> SOURCE TEXT:
###

In a normal country where the people’s priorities are paramount, his remarks would have been received with unanimous enthusiasm. But Democrats crabbed. Pelosi glowered the whole time, then petulantly ripped Trump’s speech in two at the finish. The media denounced Trump’s “partisan” tone, but what they clearly found most bothersome were his patriotic themes. The president gave a full-throated defense of America with zero apologies. Democrats proved how much they love America by hissing.

What they call dictatorship is a democratically elected president appearing, at least momentarily, to get the upper hand over a managerial elite. To them, it’s as if endless night has settled over the land. In this deep darkness, the only Republican they find palatable is Mitt Romney, because he does exactly what they tell him to do. This was never about the Constitution or Ukraine or military aid or Russia or what Trump said on a phone call or even Trump.

It was about power.

DINGDINGDINGDINGDING!! We have a winner!

The neat-o twist here is that the moment any faction demonstrates such maniacal lust for untrammeled power is also the moment the people must resolve to go to any lengths to ensure they never get it.

This one is a real scorcher, folks, a flat, no-bull statement of a stripe that’s somewhat unusual at American Greatness. Yes, it’s really nothing you guys haven’t seen plenty of already from Ye Olde Blogghoste here. Yes, AG hosts firebrands like Julie Kelly right alongside more sober and staid analysts like VDH and Codevilla. No, I would NOT call AG milquetoast, or timid, or even reserved, not at all. Still, to see a piece as explicit, maybe even radical, as this over at AG comes as a bit of a surprise, at least to me. An encouraging one, of course; the Democrat-Socialist threat to America’s future won’t ever be nullified via pulled punches and Queensberry rules. It will have to be widely acknowledged under its rightful name before we can hope to overcome it.

###

> REQUIREMENT A: In the source text, what items does the writer say "This was never about"? List each one.
> REQUIREMENT B: Transcribe the rows word for word. Begin at the first line of the rows and end after the line that contains "Which series has the largest Y".

> PROVIDED MATERIAL:
###

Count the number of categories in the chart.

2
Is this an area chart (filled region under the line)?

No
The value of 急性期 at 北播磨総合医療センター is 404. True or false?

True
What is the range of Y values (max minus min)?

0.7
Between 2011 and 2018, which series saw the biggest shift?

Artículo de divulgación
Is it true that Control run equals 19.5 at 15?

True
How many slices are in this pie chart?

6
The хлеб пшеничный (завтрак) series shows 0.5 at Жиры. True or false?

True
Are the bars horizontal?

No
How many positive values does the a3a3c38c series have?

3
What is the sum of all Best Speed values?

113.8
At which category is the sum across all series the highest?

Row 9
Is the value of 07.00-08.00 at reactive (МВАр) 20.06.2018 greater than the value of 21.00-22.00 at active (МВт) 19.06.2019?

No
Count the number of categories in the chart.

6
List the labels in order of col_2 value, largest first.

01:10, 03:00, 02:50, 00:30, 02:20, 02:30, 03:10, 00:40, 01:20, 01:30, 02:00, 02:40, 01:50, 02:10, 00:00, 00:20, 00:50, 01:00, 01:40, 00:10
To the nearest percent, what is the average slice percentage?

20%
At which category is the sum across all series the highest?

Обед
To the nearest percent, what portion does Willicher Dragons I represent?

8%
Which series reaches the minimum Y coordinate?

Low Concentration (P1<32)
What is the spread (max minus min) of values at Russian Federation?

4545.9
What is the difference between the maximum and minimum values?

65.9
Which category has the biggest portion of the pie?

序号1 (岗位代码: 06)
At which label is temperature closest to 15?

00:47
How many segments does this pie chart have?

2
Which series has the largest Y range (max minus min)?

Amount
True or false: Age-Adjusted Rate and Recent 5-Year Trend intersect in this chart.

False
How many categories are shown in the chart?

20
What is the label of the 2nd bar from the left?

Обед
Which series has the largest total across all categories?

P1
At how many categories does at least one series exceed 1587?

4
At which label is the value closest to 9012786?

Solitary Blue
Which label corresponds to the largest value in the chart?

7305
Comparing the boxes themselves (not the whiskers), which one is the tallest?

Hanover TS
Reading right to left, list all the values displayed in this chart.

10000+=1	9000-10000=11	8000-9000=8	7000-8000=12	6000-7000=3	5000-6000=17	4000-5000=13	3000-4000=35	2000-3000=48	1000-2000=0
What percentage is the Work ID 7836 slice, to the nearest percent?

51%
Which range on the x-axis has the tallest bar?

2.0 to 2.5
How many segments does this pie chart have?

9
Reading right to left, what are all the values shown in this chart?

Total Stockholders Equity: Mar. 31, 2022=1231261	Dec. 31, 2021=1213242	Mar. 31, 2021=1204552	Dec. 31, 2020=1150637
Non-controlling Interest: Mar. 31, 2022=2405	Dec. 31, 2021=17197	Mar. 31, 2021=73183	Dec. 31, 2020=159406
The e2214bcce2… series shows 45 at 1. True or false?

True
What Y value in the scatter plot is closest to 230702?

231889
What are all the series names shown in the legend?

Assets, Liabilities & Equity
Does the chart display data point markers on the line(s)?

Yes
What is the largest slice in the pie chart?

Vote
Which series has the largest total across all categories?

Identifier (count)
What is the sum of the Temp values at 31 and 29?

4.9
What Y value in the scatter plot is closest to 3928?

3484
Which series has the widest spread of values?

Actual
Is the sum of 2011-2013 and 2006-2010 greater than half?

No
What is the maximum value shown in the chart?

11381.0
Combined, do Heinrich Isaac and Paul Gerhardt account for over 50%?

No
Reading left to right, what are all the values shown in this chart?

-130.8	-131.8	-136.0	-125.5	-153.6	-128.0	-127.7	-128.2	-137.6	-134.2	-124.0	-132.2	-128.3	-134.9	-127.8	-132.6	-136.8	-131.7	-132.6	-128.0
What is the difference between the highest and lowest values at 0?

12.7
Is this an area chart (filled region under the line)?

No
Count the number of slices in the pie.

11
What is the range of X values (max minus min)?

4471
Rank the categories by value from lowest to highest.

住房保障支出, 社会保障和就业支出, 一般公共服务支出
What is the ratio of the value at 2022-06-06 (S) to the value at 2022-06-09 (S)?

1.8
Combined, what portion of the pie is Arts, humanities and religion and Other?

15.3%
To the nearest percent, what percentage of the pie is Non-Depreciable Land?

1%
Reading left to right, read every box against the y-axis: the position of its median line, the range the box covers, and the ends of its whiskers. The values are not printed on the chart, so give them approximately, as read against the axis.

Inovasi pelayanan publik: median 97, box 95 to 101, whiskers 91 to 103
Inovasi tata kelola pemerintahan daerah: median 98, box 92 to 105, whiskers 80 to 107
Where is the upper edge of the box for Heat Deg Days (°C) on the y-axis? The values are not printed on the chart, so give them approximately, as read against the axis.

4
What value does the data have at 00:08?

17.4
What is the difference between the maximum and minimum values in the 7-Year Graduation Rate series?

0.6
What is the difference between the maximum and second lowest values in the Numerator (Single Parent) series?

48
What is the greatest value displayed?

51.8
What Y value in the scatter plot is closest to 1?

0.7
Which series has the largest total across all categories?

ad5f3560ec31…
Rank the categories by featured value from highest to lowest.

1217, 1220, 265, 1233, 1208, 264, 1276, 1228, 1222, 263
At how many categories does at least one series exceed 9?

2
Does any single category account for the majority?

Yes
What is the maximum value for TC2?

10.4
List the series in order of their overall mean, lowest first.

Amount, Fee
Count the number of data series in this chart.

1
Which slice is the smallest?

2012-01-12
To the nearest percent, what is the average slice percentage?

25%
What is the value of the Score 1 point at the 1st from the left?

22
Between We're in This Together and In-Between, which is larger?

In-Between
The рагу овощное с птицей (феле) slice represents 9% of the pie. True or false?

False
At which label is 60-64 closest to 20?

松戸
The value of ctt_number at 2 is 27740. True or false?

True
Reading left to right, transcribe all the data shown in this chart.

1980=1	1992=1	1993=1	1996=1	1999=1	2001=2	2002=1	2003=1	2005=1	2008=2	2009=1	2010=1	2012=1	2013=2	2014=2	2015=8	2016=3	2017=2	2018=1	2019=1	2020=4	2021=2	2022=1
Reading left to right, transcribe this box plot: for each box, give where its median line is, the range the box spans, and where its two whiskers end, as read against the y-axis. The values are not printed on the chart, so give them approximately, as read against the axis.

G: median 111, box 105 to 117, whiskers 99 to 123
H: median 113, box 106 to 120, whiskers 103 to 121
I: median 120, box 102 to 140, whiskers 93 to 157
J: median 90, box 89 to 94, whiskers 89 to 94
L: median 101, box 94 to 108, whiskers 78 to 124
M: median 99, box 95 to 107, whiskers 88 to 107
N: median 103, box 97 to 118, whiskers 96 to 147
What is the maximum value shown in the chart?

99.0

###

> EXERCISE OUTPUT A:
- the Constitution
- Ukraine
- military aid
- Russia
- what Trump said on a phone call
- Trump

> EXERCISE OUTPUT B:
Count the number of categories in the chart.

2
Is this an area chart (filled region under the line)?

No
The value of 急性期 at 北播磨総合医療センター is 404. True or false?

True
What is the range of Y values (max minus min)?

0.7
Between 2011 and 2018, which series saw the biggest shift?

Artículo de divulgación
Is it true that Control run equals 19.5 at 15?

True
How many slices are in this pie chart?

6
The хлеб пшеничный (завтрак) series shows 0.5 at Жиры. True or false?

True
Are the bars horizontal?

No
How many positive values does the a3a3c38c series have?

3
What is the sum of all Best Speed values?

113.8
At which category is the sum across all series the highest?

Row 9
Is the value of 07.00-08.00 at reactive (МВАр) 20.06.2018 greater than the value of 21.00-22.00 at active (МВт) 19.06.2019?

No
Count the number of categories in the chart.

6
List the labels in order of col_2 value, largest first.

01:10, 03:00, 02:50, 00:30, 02:20, 02:30, 03:10, 00:40, 01:20, 01:30, 02:00, 02:40, 01:50, 02:10, 00:00, 00:20, 00:50, 01:00, 01:40, 00:10
To the nearest percent, what is the average slice percentage?

20%
At which category is the sum across all series the highest?

Обед
To the nearest percent, what portion does Willicher Dragons I represent?

8%
Which series reaches the minimum Y coordinate?

Low Concentration (P1<32)
What is the spread (max minus min) of values at Russian Federation?

4545.9
What is the difference between the maximum and minimum values?

65.9
Which category has the biggest portion of the pie?

序号1 (岗位代码: 06)
At which label is temperature closest to 15?

00:47
How many segments does this pie chart have?

2
Which series has the largest Y range (max minus min)?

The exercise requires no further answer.